**PASSAGE TO READ**:
>> BEGIN
Worse, great majority of ST households, 92.1 per cent, are marginal farmers; they own either no land or less than one ha of land. Things are not very different for SC households – 89.4 per cent of the SC households own either no land or less than one ha of land. As one climbs up the social ladder, things start looking better – among the other backward class (OBC) households, those owning no land or less than one ha are 81.6 per cent, and the relative percentage further falls to 52.2 per cent for the upper caste households, characterized as “others” by the NSS report.
In fact, NSS figure, which are based on primary survey among all Indian states during 2009-10, suggest that land owning pattern in Gujarat lately appears to have tilted in favour of the upper castes more than any other state. Thus, 17 per cent of the upper caste households owning four ha or more is higher than most states, except Madhya Pradesh (22.7 per cent). The all-India average of upper caste farmers owning more than four ha is just five per cent. Curiously, as against 52.2 per cent of upper caste households, owning less one ha of land in Gujarat, the all-India average is a whopping 75.1 per cent.
>> END
**TASKS**:
**A)** Answer these questions using the passage on land ownership by caste:
(i) What percentage of SC households own either no land or less than one ha of land?
(ii) Which state has a higher share of upper caste households owning four ha or more than Gujarat does?
(iii) What is the all-India average of upper caste farmers owning more than four ha?
**B)** Name every social group of households whose landholding figures appear in the passage on land ownership by caste.
**C)** Carry on the passage on land ownership by caste in Gujarat, starting after its final sentence.
The entries have no connection to the passage on land ownership by caste.

**ENTRIES PROVIDED**:
>> BEGIN
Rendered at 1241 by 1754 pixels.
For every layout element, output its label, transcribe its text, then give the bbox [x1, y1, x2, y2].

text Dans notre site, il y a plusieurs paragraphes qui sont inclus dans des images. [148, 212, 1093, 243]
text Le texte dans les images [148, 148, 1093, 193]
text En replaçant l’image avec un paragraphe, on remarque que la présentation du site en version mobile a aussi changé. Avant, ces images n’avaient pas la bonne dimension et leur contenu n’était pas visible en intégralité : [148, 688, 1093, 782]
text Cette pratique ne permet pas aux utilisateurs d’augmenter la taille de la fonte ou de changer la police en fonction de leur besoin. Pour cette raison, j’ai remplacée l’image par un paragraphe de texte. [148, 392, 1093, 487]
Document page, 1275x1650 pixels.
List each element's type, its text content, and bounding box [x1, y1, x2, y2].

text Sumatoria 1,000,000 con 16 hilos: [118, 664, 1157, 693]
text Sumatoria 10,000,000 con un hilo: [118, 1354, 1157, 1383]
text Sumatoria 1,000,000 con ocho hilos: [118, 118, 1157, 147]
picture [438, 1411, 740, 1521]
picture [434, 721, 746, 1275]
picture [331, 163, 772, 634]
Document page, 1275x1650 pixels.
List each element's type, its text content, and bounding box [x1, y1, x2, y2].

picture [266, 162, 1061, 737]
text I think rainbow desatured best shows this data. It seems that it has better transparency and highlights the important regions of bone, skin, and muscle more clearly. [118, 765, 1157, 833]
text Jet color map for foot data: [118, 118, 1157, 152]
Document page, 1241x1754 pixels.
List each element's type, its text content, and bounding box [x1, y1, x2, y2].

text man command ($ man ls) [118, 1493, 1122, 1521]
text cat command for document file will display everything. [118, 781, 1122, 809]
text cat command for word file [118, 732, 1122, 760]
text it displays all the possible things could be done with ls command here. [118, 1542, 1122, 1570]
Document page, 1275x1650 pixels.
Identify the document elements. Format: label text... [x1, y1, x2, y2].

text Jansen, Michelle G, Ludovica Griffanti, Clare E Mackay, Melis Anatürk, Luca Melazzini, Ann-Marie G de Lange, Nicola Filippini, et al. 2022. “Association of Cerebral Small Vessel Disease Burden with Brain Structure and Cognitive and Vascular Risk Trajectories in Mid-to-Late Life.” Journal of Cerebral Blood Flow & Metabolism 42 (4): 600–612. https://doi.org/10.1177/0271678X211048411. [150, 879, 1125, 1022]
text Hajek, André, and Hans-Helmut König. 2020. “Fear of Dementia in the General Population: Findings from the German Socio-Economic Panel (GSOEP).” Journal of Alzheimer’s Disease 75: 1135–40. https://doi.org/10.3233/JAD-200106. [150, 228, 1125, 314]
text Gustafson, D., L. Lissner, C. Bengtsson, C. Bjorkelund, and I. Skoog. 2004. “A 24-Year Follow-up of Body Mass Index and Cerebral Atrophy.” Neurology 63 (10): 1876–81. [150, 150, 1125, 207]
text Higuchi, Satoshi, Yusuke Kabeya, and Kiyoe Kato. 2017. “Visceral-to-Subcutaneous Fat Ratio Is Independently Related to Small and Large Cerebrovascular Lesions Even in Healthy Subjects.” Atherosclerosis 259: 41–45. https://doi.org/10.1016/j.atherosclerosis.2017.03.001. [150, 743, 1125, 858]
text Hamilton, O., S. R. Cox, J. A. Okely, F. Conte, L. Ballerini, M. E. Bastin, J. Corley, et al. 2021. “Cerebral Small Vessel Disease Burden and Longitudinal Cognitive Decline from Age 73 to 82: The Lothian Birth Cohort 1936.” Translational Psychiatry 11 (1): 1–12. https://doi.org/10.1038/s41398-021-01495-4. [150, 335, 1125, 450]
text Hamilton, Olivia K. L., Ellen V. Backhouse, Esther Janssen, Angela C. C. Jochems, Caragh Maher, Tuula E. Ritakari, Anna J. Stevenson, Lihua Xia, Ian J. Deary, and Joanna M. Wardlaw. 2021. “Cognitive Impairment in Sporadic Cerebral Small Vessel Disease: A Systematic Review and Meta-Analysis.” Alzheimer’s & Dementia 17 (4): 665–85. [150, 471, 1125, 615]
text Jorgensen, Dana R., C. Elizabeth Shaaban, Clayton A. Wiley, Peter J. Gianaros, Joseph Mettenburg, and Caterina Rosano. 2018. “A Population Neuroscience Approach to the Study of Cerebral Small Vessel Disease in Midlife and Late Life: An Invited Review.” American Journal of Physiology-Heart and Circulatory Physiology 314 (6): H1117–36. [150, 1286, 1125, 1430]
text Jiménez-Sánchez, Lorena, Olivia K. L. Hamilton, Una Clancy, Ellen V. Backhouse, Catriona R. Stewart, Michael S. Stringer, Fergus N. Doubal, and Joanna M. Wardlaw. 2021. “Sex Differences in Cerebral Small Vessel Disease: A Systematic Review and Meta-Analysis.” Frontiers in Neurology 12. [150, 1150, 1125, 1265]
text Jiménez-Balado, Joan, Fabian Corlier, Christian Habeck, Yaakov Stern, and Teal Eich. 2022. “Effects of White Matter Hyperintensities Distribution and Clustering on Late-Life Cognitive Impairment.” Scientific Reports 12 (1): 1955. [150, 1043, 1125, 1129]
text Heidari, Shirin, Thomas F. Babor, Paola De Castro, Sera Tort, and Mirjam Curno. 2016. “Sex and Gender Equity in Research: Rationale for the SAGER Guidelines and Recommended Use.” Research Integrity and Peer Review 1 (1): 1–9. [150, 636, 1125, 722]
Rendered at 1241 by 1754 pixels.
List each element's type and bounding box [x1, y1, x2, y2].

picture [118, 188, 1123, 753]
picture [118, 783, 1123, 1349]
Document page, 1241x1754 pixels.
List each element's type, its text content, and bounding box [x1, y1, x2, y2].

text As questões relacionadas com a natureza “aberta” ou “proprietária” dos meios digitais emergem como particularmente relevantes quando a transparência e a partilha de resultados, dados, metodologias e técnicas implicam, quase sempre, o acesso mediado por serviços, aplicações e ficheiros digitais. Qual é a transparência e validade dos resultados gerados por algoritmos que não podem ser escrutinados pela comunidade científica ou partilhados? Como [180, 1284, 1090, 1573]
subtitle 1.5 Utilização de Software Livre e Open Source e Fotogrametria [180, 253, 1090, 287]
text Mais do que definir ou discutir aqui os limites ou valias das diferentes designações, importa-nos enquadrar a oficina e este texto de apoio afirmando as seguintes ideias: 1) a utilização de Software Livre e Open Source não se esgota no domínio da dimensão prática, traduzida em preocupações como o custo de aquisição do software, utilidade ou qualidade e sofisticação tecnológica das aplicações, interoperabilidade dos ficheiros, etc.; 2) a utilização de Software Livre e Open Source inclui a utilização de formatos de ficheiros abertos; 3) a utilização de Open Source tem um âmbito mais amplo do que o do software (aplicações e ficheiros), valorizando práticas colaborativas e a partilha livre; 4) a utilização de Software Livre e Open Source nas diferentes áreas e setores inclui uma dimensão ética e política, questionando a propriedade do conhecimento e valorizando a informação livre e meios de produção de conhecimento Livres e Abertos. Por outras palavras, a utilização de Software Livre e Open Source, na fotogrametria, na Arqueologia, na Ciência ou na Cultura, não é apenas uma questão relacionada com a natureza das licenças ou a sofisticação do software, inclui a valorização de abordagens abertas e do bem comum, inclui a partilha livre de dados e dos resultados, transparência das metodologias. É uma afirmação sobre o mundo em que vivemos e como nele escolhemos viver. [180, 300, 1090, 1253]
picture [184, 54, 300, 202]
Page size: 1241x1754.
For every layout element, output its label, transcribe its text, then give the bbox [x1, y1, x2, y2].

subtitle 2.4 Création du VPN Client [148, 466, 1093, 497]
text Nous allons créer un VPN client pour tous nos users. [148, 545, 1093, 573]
>> END
**THE RESULTS**:
**A)**
(i) 89.4 per cent
(ii) Madhya Pradesh (22.7 per cent)
(iii) Five per cent

**B)** ST households; SC households; other backward class (OBC) households; upper caste households (called "others" in the NSS report)

**C)**
Explaining its survey, the NSS report says, while carrying out the survey, “the area of land possessed included land ‘owned’, ‘leased in’ and ‘land neither owned nor leased in’ (i.e. encroached) by the household but excluded land 'leased out'.” However, as for the “piece of land under the possession of the household, if the household did not have the title of ownership and also did not have lease agreement for the use of land transacted, such land was considered.” In collecting information regarding land possessed, “the actual position as obtained on the date of survey was considered.” 
Wage labour: The NSS survey suggests that poor or no land ownership with ST and SC rural households forces majority of the population of these two categories to wage labour. Thus, in Gujarat, 51.9 per cent of the state’s ST households and 66.4 per cent of SC households depend on wage labour, mainly in agriculture, for their survival. This is quite high compared to several other states, with the all-India average being 46.5 per cent for ST and 58.9 per cent for SC households.
Here, again, the percentage of households depending on rural labour for their livelihood goes down as one climbs up the social ladder – it is 36.4 per cent among Gujarat’s OBC households and a mere 18.1 per cent among the upper caste (those falling in the “others” category) households.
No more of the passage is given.